_WORK REQUIRED_
Copy the rows below word for word, leaving out the pictures.

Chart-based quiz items
● ● ● ● ● ● ●

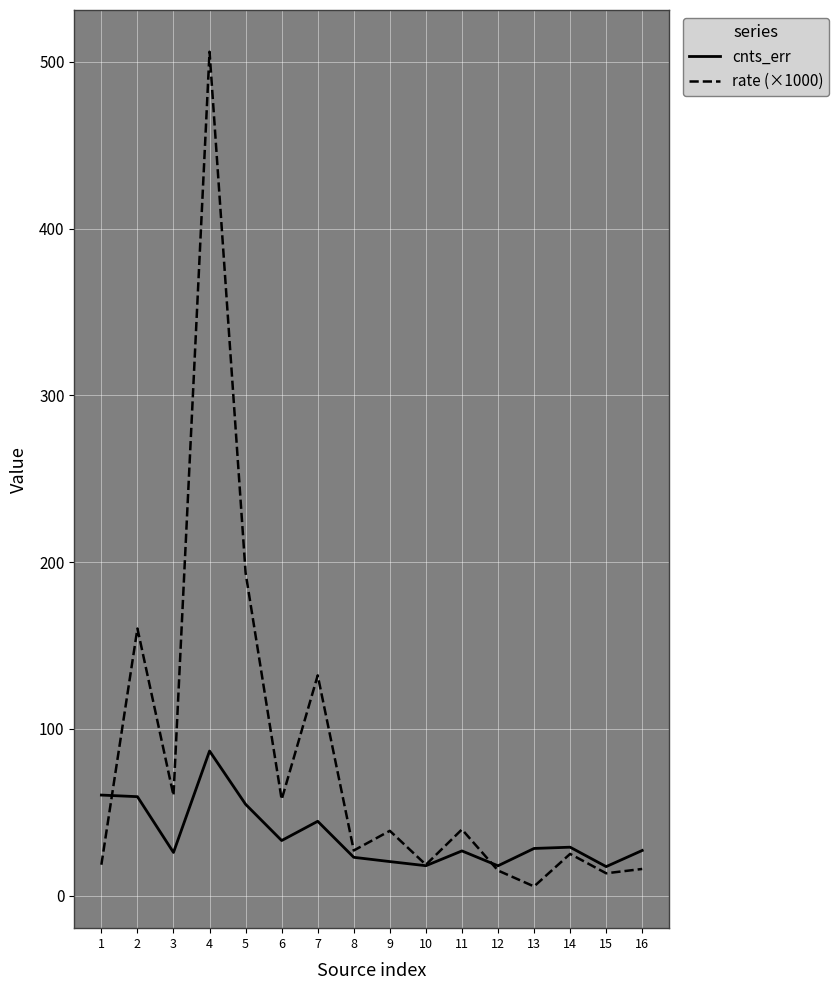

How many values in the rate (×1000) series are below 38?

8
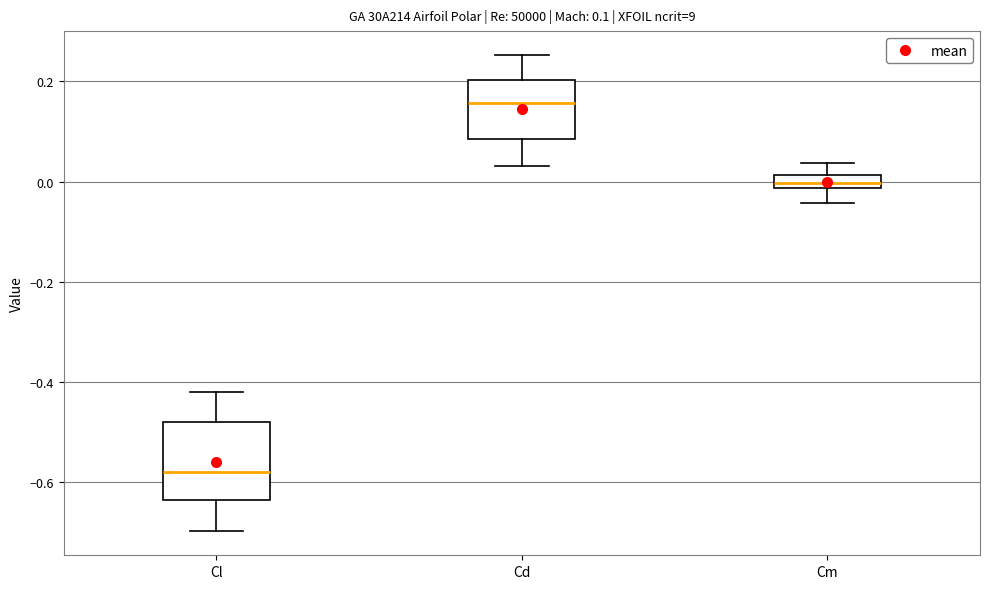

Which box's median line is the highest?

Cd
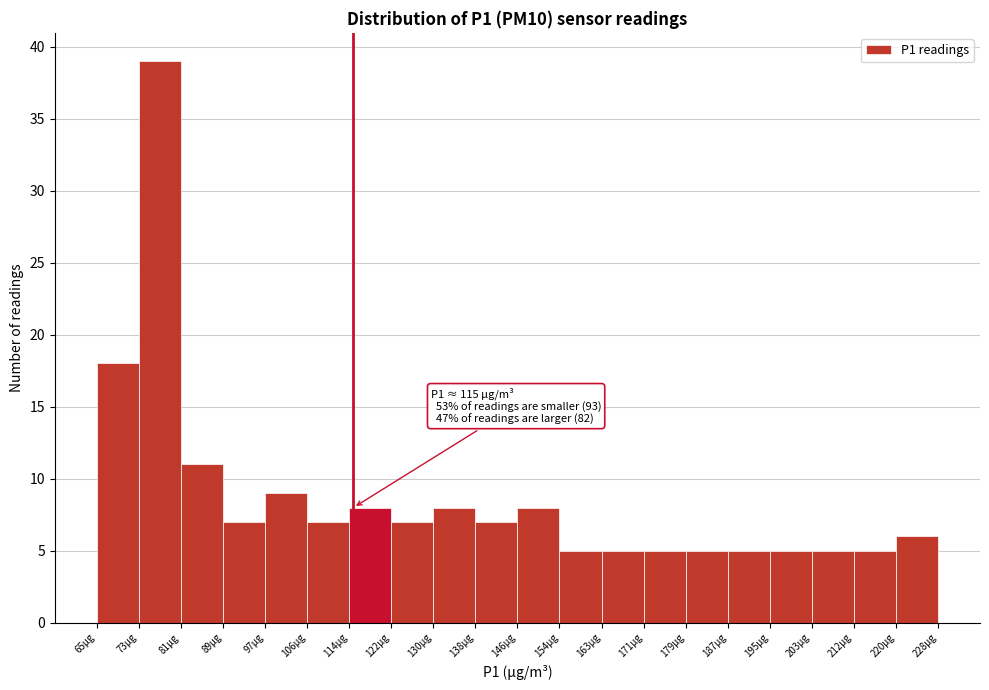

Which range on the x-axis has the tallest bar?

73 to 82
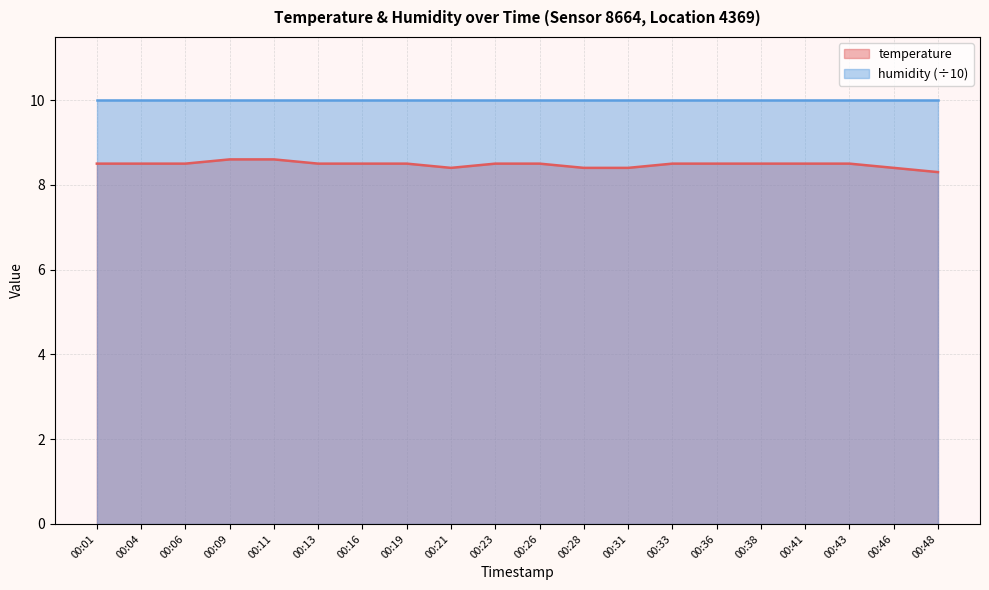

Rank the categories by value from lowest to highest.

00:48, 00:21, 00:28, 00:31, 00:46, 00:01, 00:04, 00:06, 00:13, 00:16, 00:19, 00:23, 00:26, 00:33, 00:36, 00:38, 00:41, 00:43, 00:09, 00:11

● ● ● ● ● ● ●

_OUTPUT OF THE TASK_
How many values in the rate (×1000) series are below 38?

8

Which box's median line is the highest?

Cd

Which range on the x-axis has the tallest bar?

73 to 82

Rank the categories by value from lowest to highest.

00:48, 00:21, 00:28, 00:31, 00:46, 00:01, 00:04, 00:06, 00:13, 00:16, 00:19, 00:23, 00:26, 00:33, 00:36, 00:38, 00:41, 00:43, 00:09, 00:11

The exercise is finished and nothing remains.